Akata Witch by Nnedi Okorafor
Reviewed by Nisi Shawl
Ms. Magazine
Young-adult fiction is influential; women and men often act out stories they read as teens. But try finding feminism in popular fantasies such as Stephenie Meyers' Twilight, or communities of color in Rowling's bestselling Harry Potter series. Nnedi Okorafor's books are a welcome contrast. The author of several award winning fantasies for young people and an acclaimed novel about rape, Okorafor writes strong heroines making magical journeys of discovery through culturally diverse landscapes.
"This world is bigger than you," the adults in Sunny Nwazue's life keep telling her. Sunny, 12-year-old heroine of Okorafor's latest young adult novel, Akata Witch, lives in a world very much like our own: intricate, vital, busy and in no way limited by national borders. Born in the U.S. of Nigerian parents (like her creator), Sunny returns with her family to Africa at the age of 9 to happily eat roaring hot pepper soup with Igbo, Efik and the many other ethnic groups who call their town of Aba home. But she faces discrimination as an albino and an akata, or "foreignborn" black, and boys refuse to take her soccer playing seriously. Then Sunny's dawning adolescence awakens her latent magical abilities, and she's more different than ever. She can turn invisible. She can see the future.

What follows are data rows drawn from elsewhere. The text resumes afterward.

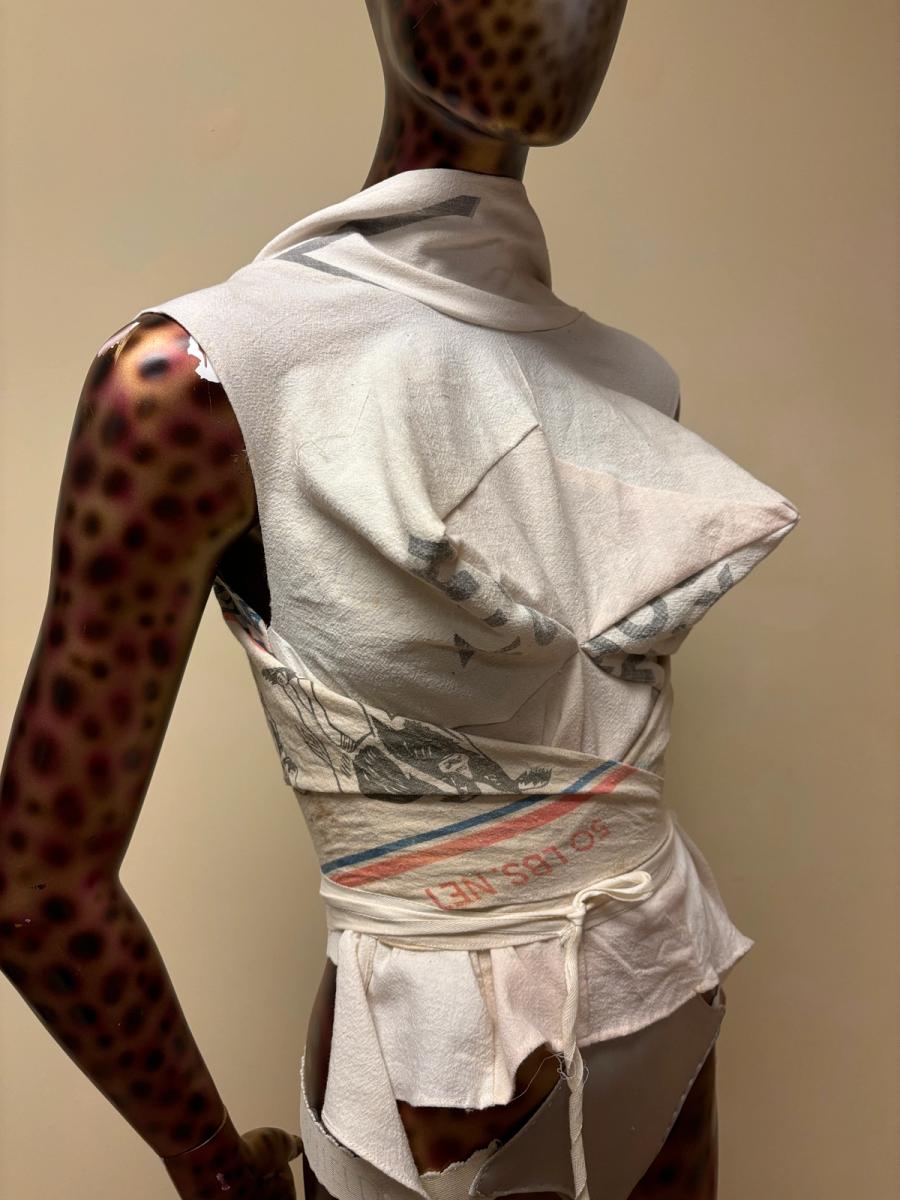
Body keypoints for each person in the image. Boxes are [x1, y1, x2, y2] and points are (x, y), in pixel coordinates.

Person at [0, 4, 800, 1199]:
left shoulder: (634, 384)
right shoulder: (199, 384)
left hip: (667, 1000)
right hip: (424, 1095)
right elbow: (35, 888)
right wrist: (211, 1167)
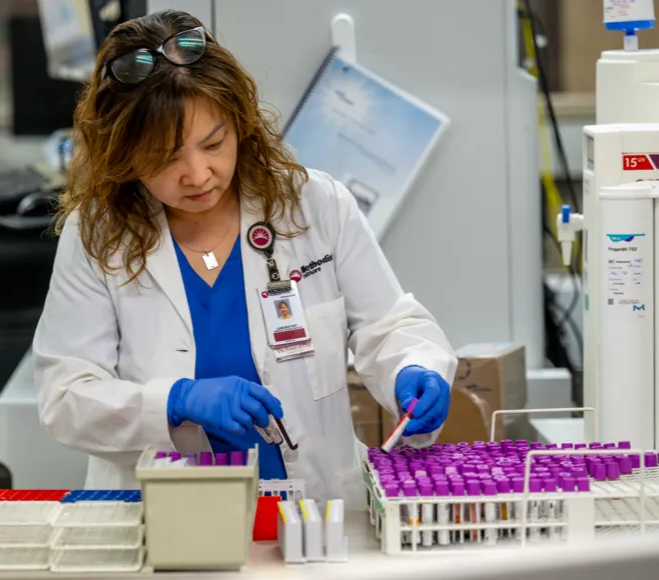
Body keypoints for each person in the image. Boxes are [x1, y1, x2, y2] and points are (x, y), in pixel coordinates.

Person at [32, 9, 457, 507]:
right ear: (123, 153)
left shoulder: (313, 205)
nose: (198, 174)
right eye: (165, 158)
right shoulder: (99, 236)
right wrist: (173, 402)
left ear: (240, 122)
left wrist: (414, 367)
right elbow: (65, 397)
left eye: (214, 144)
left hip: (312, 515)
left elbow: (389, 326)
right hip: (167, 519)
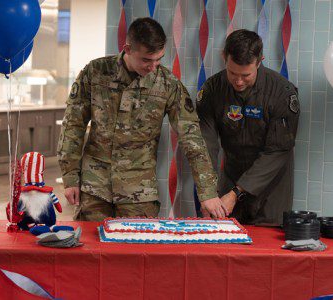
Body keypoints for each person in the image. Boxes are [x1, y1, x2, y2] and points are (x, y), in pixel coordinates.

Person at [58, 17, 225, 221]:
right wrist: (70, 176)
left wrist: (208, 192)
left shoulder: (168, 84)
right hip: (95, 188)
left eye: (159, 59)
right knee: (92, 249)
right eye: (146, 60)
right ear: (127, 49)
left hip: (139, 194)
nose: (153, 67)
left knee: (137, 251)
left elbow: (192, 138)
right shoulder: (95, 73)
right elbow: (73, 126)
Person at [196, 29, 300, 225]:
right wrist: (207, 190)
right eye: (232, 72)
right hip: (228, 184)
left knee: (265, 251)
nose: (238, 81)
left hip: (270, 190)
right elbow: (205, 144)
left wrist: (237, 192)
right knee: (225, 249)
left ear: (260, 61)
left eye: (246, 75)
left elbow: (277, 152)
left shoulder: (281, 93)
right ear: (223, 57)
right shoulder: (212, 90)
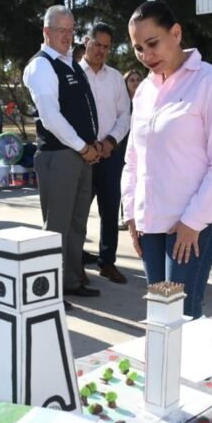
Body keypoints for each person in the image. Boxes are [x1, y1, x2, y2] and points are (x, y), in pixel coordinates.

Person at [123, 1, 212, 319]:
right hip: (150, 222)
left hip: (195, 221)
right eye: (138, 48)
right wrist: (130, 213)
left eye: (152, 43)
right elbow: (133, 158)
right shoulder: (144, 91)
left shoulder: (211, 82)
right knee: (160, 315)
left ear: (176, 33)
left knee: (182, 316)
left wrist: (192, 221)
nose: (146, 55)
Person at [23, 5, 102, 302]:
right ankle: (49, 293)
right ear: (46, 32)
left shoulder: (69, 63)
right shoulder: (42, 66)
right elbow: (51, 118)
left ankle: (70, 281)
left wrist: (90, 147)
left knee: (76, 225)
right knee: (56, 228)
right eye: (61, 31)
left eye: (71, 31)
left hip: (81, 155)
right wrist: (83, 147)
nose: (67, 37)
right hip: (60, 156)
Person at [80, 23, 131, 284]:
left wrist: (109, 142)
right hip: (81, 155)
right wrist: (87, 146)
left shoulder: (115, 78)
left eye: (106, 47)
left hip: (110, 155)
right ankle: (76, 263)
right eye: (97, 44)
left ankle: (107, 262)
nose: (101, 50)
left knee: (110, 210)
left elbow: (125, 115)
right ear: (86, 41)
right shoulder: (73, 74)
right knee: (77, 212)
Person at [118, 69, 143, 232]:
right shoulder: (122, 103)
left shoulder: (146, 100)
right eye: (131, 80)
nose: (135, 83)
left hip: (140, 147)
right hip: (123, 146)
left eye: (138, 79)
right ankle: (125, 216)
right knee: (126, 181)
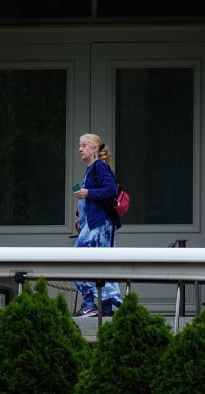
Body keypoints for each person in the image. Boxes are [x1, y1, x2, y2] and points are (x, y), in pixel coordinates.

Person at [72, 132, 123, 317]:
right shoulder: (92, 169)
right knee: (99, 265)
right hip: (94, 224)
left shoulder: (100, 167)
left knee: (78, 261)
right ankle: (105, 310)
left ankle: (90, 304)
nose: (80, 149)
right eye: (80, 145)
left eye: (84, 145)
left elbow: (110, 191)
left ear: (94, 148)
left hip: (100, 226)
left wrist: (87, 193)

Now Sunny must navigate her way not just among Nigeria's many ethnicities but between the pan-tribal practitioners of juju (a West African term for magic) who are known as the Leopard People, and the Lambs -- this book's counterpart to the nonmagical Muggles of Harry Potter fame. Leopard People inhabit all nations under a multitude of different names, forming secret societies in Asia, Africa, Europe, North and South America -- everywhere.
Naturally, Sunny's parents are Lambs. They're ignorant of their daughter's juju initiation, a grittily literal journey to the center of the Earth, and of her further magical adventures, and she has to keep them that way -- even when Sunny's disregard for juju's rules gets her spirited away for punishment to the secret neighborhood of Leopard Knocks His Foot. Even when she and her fellow apprentices are given the task of stopping a serial killer who targets children.

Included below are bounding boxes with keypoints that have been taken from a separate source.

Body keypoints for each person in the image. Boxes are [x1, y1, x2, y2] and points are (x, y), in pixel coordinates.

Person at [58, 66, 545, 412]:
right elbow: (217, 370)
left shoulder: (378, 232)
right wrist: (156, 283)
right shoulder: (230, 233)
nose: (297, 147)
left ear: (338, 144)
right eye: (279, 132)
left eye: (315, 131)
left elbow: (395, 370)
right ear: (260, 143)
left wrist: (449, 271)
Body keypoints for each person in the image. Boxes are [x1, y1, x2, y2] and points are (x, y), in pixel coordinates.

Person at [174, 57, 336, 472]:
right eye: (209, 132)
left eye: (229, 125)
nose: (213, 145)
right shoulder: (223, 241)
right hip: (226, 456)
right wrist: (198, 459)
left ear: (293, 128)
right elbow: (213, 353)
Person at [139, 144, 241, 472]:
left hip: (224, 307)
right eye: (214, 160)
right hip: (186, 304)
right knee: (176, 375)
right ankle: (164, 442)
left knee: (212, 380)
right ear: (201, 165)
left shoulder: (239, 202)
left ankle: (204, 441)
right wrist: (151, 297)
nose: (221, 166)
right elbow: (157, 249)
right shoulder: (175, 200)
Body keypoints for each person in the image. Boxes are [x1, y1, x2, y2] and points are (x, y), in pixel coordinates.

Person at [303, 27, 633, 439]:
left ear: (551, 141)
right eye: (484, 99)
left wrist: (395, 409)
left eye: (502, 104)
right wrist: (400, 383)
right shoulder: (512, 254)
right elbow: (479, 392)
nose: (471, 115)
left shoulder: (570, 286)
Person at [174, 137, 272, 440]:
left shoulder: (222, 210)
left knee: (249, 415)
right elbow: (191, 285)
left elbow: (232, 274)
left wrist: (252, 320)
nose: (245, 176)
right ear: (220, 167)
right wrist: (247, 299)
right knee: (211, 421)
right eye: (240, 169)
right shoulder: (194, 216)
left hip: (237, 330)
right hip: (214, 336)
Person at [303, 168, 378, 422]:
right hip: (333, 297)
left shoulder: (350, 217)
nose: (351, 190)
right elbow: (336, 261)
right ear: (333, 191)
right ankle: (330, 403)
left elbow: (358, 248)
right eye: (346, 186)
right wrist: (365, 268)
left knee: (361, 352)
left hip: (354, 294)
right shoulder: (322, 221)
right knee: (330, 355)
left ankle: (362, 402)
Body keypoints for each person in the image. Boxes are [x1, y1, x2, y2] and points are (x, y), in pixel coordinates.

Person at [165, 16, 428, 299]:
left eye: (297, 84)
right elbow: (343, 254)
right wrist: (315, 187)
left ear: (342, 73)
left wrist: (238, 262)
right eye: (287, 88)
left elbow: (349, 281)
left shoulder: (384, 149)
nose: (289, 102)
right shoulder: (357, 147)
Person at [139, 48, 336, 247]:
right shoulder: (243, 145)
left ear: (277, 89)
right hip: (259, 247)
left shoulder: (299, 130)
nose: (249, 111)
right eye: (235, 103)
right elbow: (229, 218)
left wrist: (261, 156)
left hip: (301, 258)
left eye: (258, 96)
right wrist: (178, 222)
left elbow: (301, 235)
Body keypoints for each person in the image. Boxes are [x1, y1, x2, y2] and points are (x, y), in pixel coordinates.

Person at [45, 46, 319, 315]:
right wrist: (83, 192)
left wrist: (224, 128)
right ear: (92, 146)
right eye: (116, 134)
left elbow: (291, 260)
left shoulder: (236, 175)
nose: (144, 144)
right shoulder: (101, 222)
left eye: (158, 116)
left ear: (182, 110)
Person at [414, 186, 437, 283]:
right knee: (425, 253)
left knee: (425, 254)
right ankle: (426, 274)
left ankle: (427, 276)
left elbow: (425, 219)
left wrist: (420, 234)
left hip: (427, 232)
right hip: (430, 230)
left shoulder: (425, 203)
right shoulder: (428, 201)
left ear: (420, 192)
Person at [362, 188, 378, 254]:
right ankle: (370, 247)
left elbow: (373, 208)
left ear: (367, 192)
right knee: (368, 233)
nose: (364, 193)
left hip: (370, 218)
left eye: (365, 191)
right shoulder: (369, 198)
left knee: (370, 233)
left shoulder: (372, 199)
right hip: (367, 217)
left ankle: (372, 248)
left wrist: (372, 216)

As they make their constant pronouncements about the world's immensity, adults tell Sunny that it will go on without her. Feisty Sunny protests her teachers' callous attitude, though the idea reassures as much as it horrifies her. She faces down the serial killer with a smile, knowing that she will die someday but the world will continue and that its end, which she has magically foreseen, can become a new beginning.

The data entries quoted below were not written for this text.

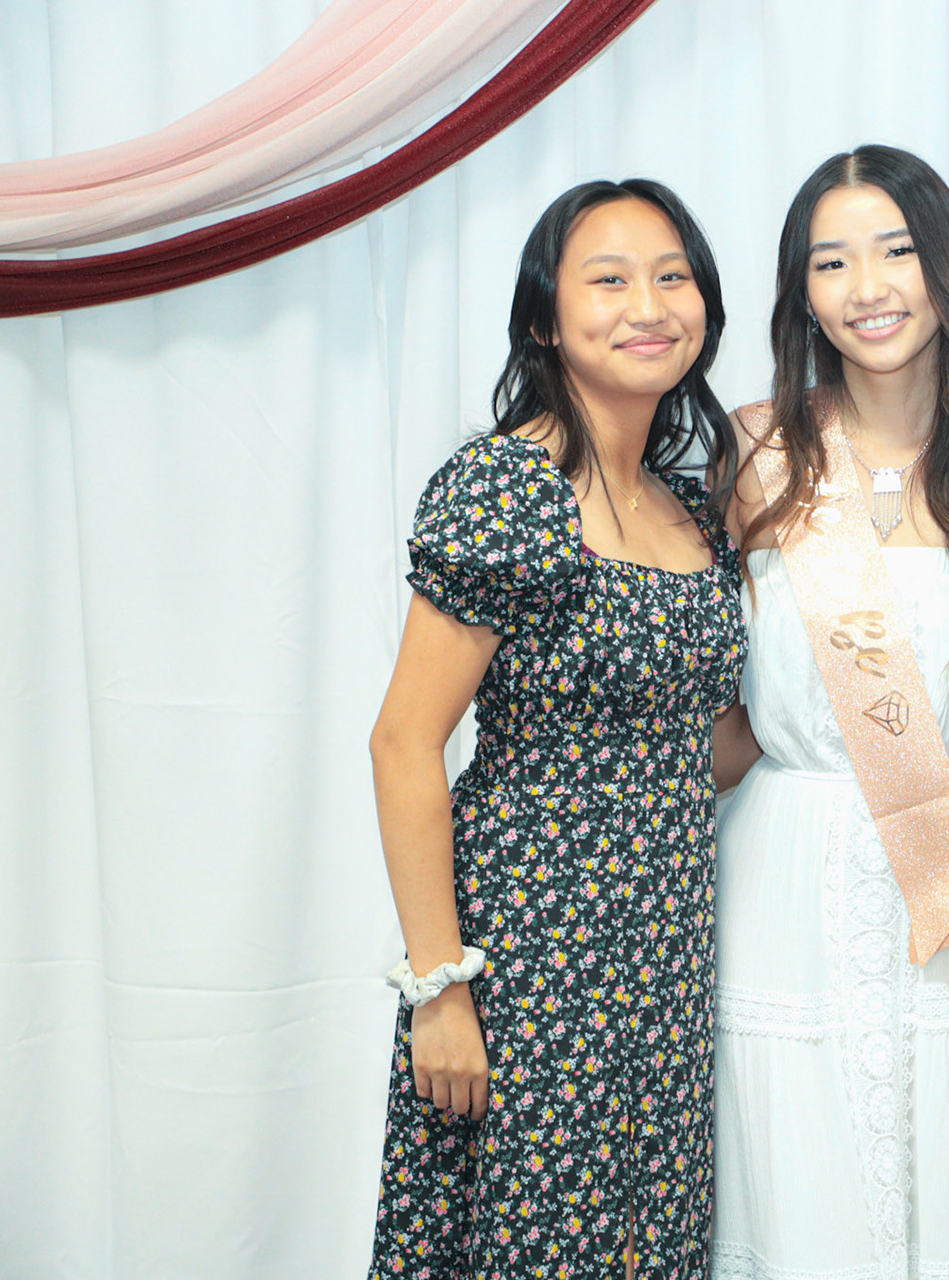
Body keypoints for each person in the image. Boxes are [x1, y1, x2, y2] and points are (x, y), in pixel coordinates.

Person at [365, 179, 747, 1280]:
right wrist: (441, 989)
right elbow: (403, 742)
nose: (650, 306)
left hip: (666, 950)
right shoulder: (508, 488)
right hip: (533, 951)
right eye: (609, 280)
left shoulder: (692, 505)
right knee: (540, 1241)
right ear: (544, 317)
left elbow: (708, 747)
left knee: (646, 1240)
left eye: (673, 277)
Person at [713, 144, 949, 1278]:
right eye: (831, 261)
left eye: (897, 250)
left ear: (945, 265)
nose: (868, 287)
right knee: (801, 1158)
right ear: (802, 293)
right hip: (792, 855)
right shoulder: (755, 449)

As the readership for young-adult fantasy widens and deepens, attracting adults of all ages, more of us will be looking for books by authors whose imaginations surpass the restrictions of the past: sexism, colonialism and the rest. And we'll find them. Akata Witch is a spectacular tale of a young woman coming to power in a truly global environment. Sunny's adventures give her a context for her special abilities and a gloriously huge arena in which to work her innate magic: the wide, wide world.
Nisi Shawl is the author of Filter House and a winner of the 2008 James Tiptree, Jr., Award; she will be the 2011 Guest of Honor for WisCon, the annual feminist science fiction convention.